• Page text:
====
The control L (LANC) Editing Interface provides standardized connection for synchronized operation of camcorder, VCR, and edit controller. The TRV320 has I.Link® Digital Interface (IEEE1394), which is a two-way input/output that carries digital audio, digital video and control signals to compatible digital VCRs, edit controllers and computers.
The camcorder records so-called “Data Code” on the tape in digital form separately from the picture. Data includes the date, time and recording parameters. This leads to the ability to search for recording by date (you have to use the supplied remote control). You can also see the information about the recording conditions as well as date/time by pressing the “Data Code” button under the LCD.
The TRV320 has an ADC (analog-digital converter) that converts an analog signal you pass through the analog input, so you can either record it on the D8 tape in digital format (for archiving purposes) or send it through the IEEE-1394 (i.Link) interface to your computer, i.Link-equipped VCR or another device.
The camcorder also has a Super Laser Link® Wireless Transmitter, which uses infrared light to make a wireless connection from your camcorder to your television. The transmitter is built-in, so you can buy a receiver and connect your camcorder wirelessly. The Super Laser Link system features a transmission range up to 26 feet.
You can buy a receiver (IFT-R20) and connect your camcorder wirelessly to the TV or other equipment. Some Sony TV models will even switch to the appropriate channel when signal from the IFT-R20 is received. The camcorder's menus allow you to choose the channel.
====
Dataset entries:

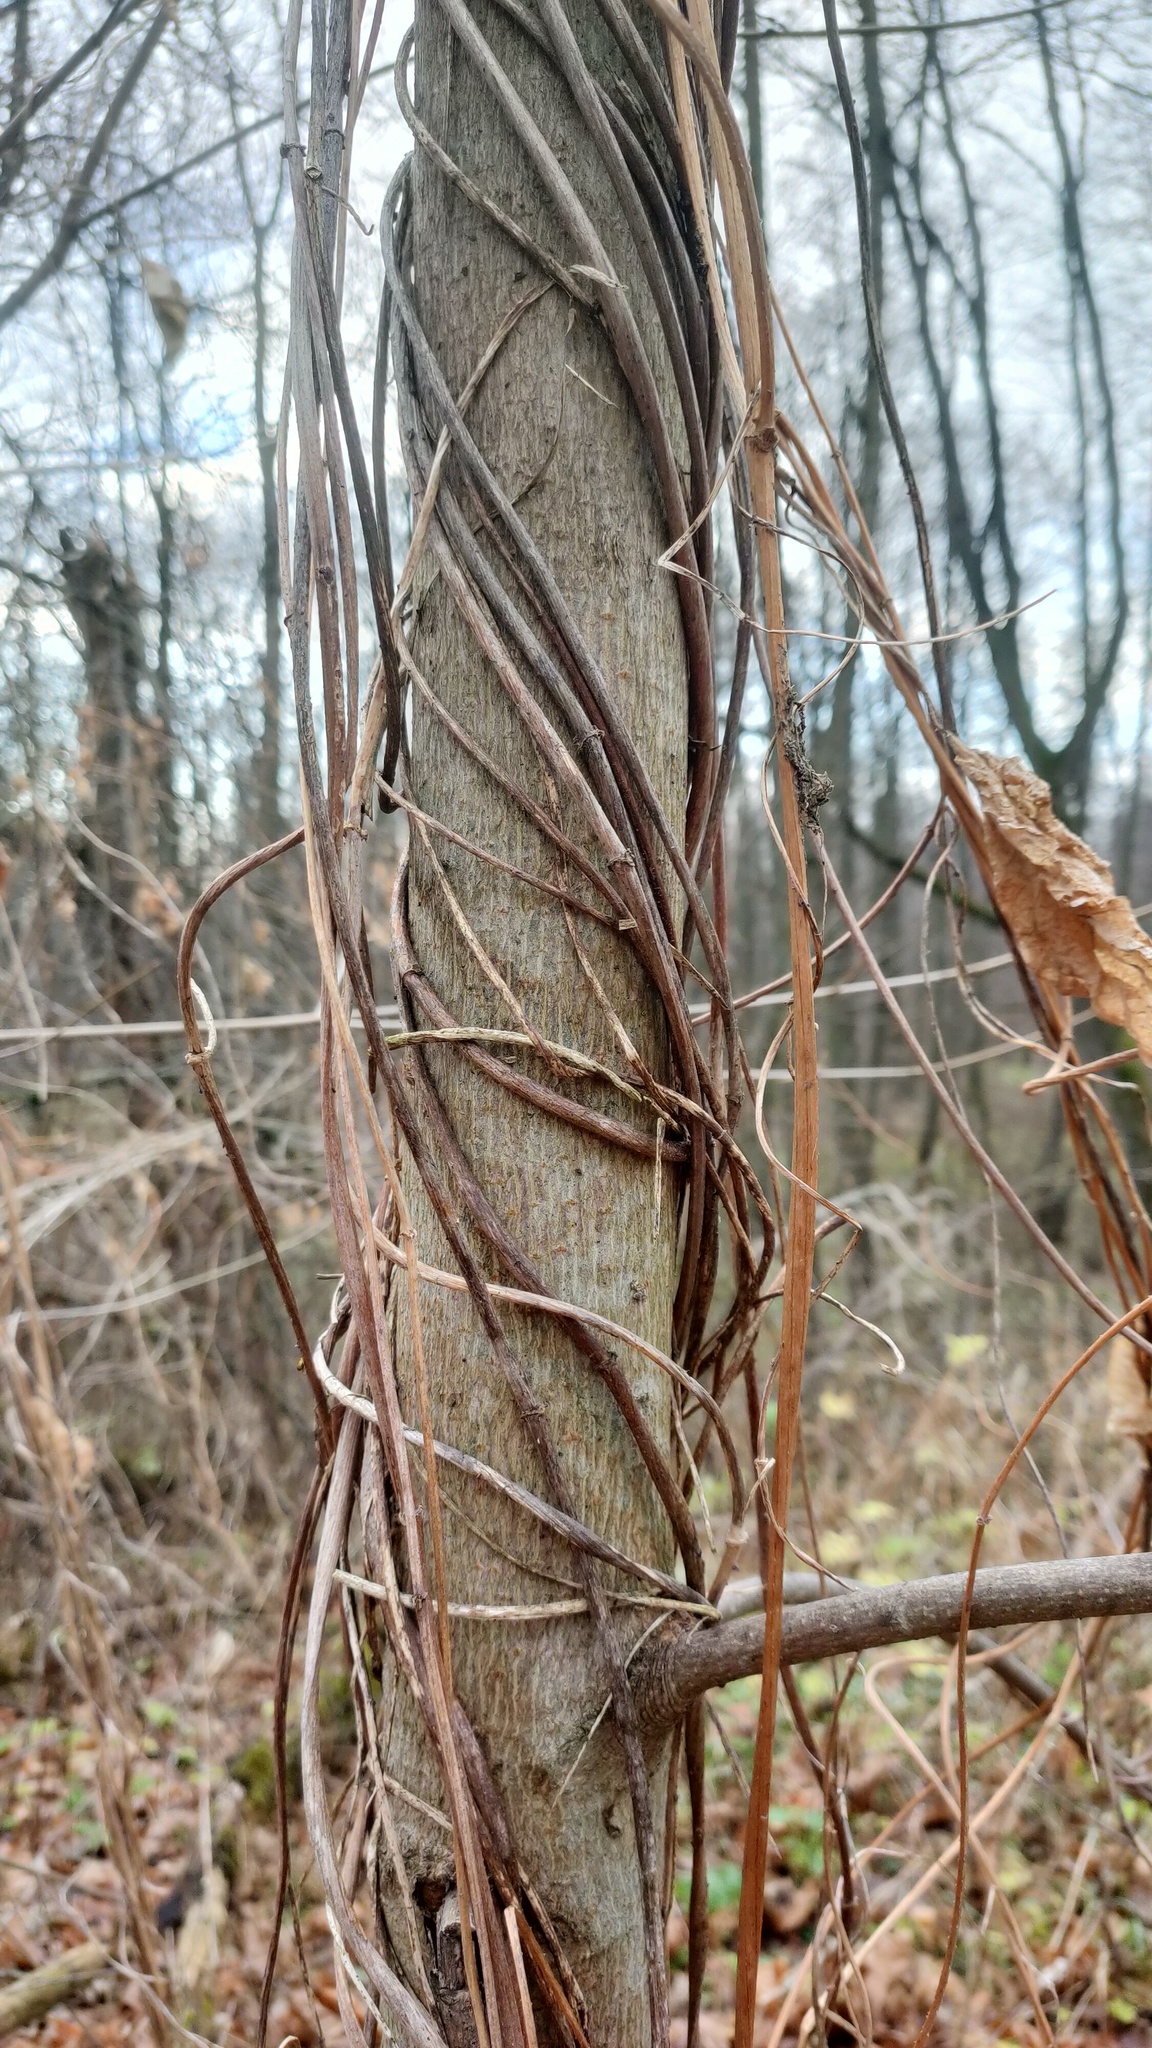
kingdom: Plantae
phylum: Tracheophyta
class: Magnoliopsida
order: Rosales
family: Cannabaceae
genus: Humulus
====
• Task requirements:
1 – Answer these from the TRV320 description:
(a) What is the maximum transmission range of the Super Laser Link system?
(b) What must you use to search for a recording by date?
(c) Which receiver model can you buy to connect the camcorder wirelessly?
2 – Translate this sentence from the TRV320 description into Spanish: "The camcorder's menus allow you to choose the channel."
3 – Reproduce the TRV320 description from "The camcorder also" up to and including "choose the channel.".

• Answers to each task:
1 –
(a) Up to 26 feet.
(b) The supplied remote control.
(c) The IFT-R20.

2 – Los menús de la videocámara permiten elegir el canal.

3 –
The camcorder also has a Super Laser Link® Wireless Transmitter, which uses infrared light to make a wireless connection from your camcorder to your television. The transmitter is built-in, so you can buy a receiver and connect your camcorder wirelessly. The Super Laser Link system features a transmission range up to 26 feet.
You can buy a receiver (IFT-R20) and connect your camcorder wirelessly to the TV or other equipment. Some Sony TV models will even switch to the appropriate channel when signal from the IFT-R20 is received. The camcorder's menus allow you to choose the channel.